Conner shoots high, Strath Haven reaches states

LOWER MERION >> By the time the clock ticked under a minute, Jeffrey Conner’s four-man chess match was reduced to three players.

The plan of attack for Strath Haven most of the postseason focused on Conner and Will Huestis, but Bishop Shanahan had effectively muted the latter. So in a tie game, with the dogged defense of All-American long-stick midfielder Ryan McNulty hounding Conner and Shanahan goalie Jason Yoquinto growing in confidence one save at a time, the sophomore attackman figured he’d have to resort to a new tactic.

“I knew in order to get there, I would have to dodge, we would have to create something,” Conner said. “… After (McNulty) stripped me, I knew I had him earlier in the game and he had me. We were going back and forth, so I knew I had to do something. I got that GB, and put one away.”

Conner’s third goal stood as the game-winner with 30 seconds left, piloting No. 5 seed Strath Haven to a 6-5 win over No. 4 Shanahan in the District One quarterfinals at Harriton High School.

Haven (17-4) advances to its first PIAA tournament since the governing body began sanctioning the sport in 2008. First, the Panthers will tangle with top-seeded Avon Grove in Tuesday’s district semifinal.

Conner and Yoquinto played cat-and-mouse all game. The Saint Joseph’s commit scored 38 seconds in but then was kept relatively quiet by the blanketing of McNulty, one of the area’s premier defenders. Conner also had to outfox Yoquinto, who collected 10 saves, including six excellent denials in the fourth quarter, many by getting his lanky frame low and refusing the Panthers the lower part of the net.

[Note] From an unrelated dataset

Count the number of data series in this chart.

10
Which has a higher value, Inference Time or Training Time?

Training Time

He did that well at the 2:46 mark, parrying a shot by Huestis, but the rebound fell to Sam Mutz, who passed off to Conner to rifle one high and into the net, tying the game at 5.

Shanahan — thanks to McNulty, who won the final eight draws of the game — controlled the ensuing faceoff, but an unforced turnover behind the net gifted Haven the chance to end it. The ball found its way to Conner, who tried to elude McNulty’s incessant stick checks but coughed up the ball, recovering on the ground. For his final salvo, he started behind the net, dragged McNulty out to Yoquinto’s left, faked to the middle then got his weight behind a shot that whistled over Yoquinto’s lowered cradle.

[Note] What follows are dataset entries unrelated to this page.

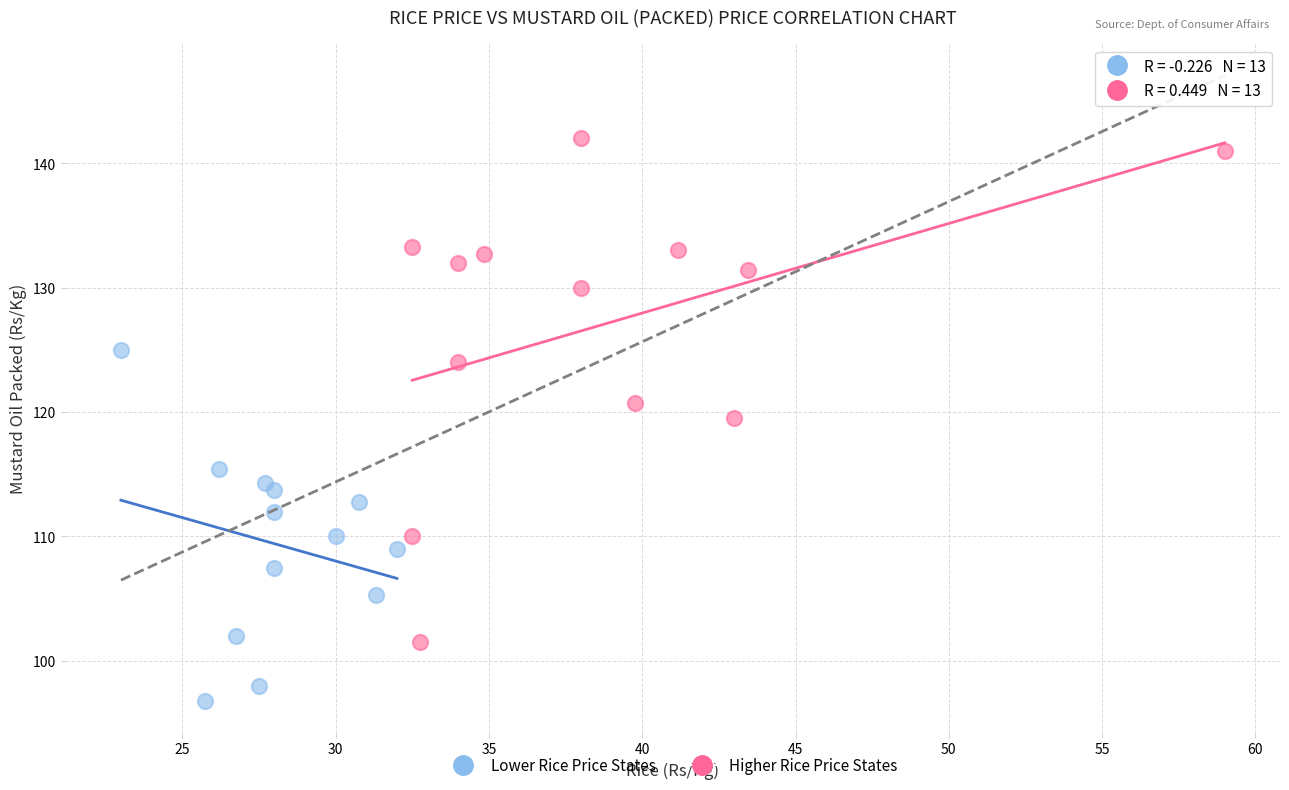

Which series has the largest Y range (max minus min)?

Higher Rice Price States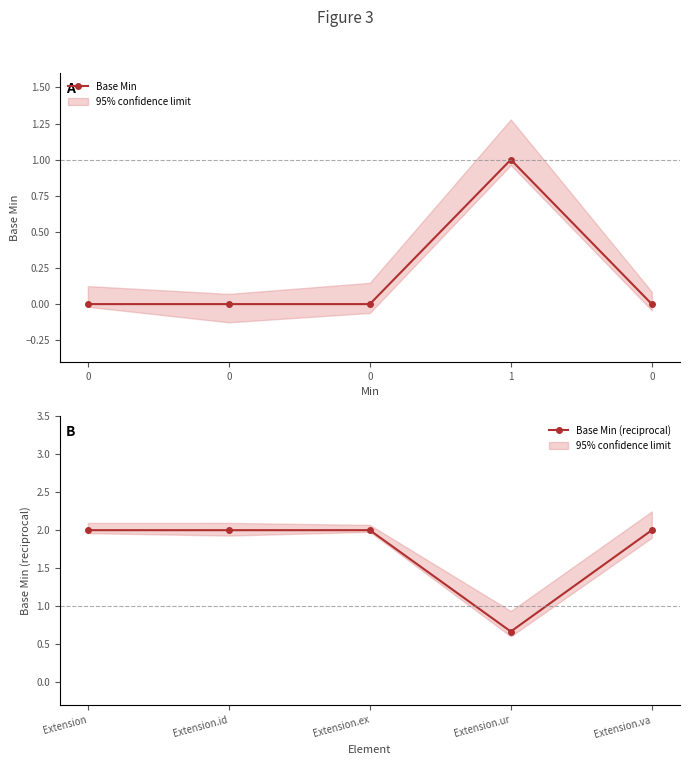

True or false: Base Min (reciprocal) has more than 2 interior local peaks.

False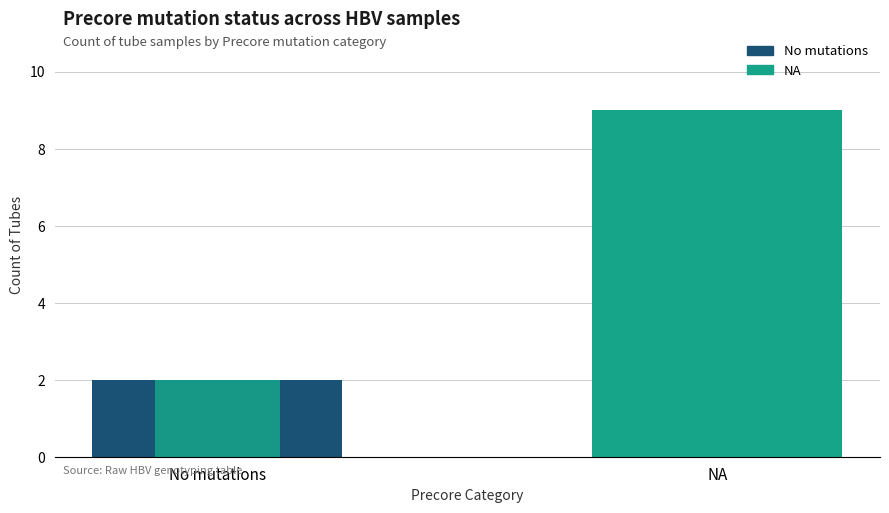

Is it true that the value at No mutations is 1?

False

“We had a scouting report that said he likes to bait you high,” Conner said. “Earlier in the game, I was trying my low bounce shots, but that wasn’t working. Last shot, I knew I had to go high, so I went high.”

“Every time he shot, he shot low,” Yoquinto said of Conner. “I wasn’t used to him shooting high. So when he took that shot, I guess I guessed on it instead of holding that pipe and staying true to it.”

The final play was left to Haven’s Noah Frantz. All afternoon, he and Anders Camp has effectively muted Shanahan’s top weapons. Camp kept 200-goal scorer Alex Wagner to just two assists, and Sam Goforth and Connor Heisman scored twice each.

But on the final play, Frantz knew not to overthink what little time remained.

“Their best players are going to go to goal, and we’ve got to stop them,” Frantz said. “They’re probably not going to feed it, but we just have to stop their runs. I kind of forgot what happened. I was on someone, and we got the ball down.”

Shanahan enforced a plodding pace most of the game, content to hold possession for extended stretches. Haven struck twice in eight seconds in the second quarter, Mazur scoring off a Jake Ross feed, then winning a draw and tic-tac-toeing through Mutz to Tyler Fink. Goforth tied matters at 3 before halftime, and Mazur and Goforth traded third-quarter goals as the stalemate endured.

“It’s a little more stressful because we weren’t scoring as much,” Frantz said. “… A game like that, where it’s much more low-scoring and there’s much longer possessions, you’ve really got to value the ball.”

Heisman put Shanahan up 5-4 with 9:36 to play, shooting through a screen and past Will Brake (nine saves). But Conner had the last two laughs, guaranteeing that at least three games remain in the Panthers’ decorated season.

“This is what we were hoping for all year,” Conner said. “This is the dream for this team. We wanted to get there. Now we want to go and compete and try to bring one back to Strath Haven.”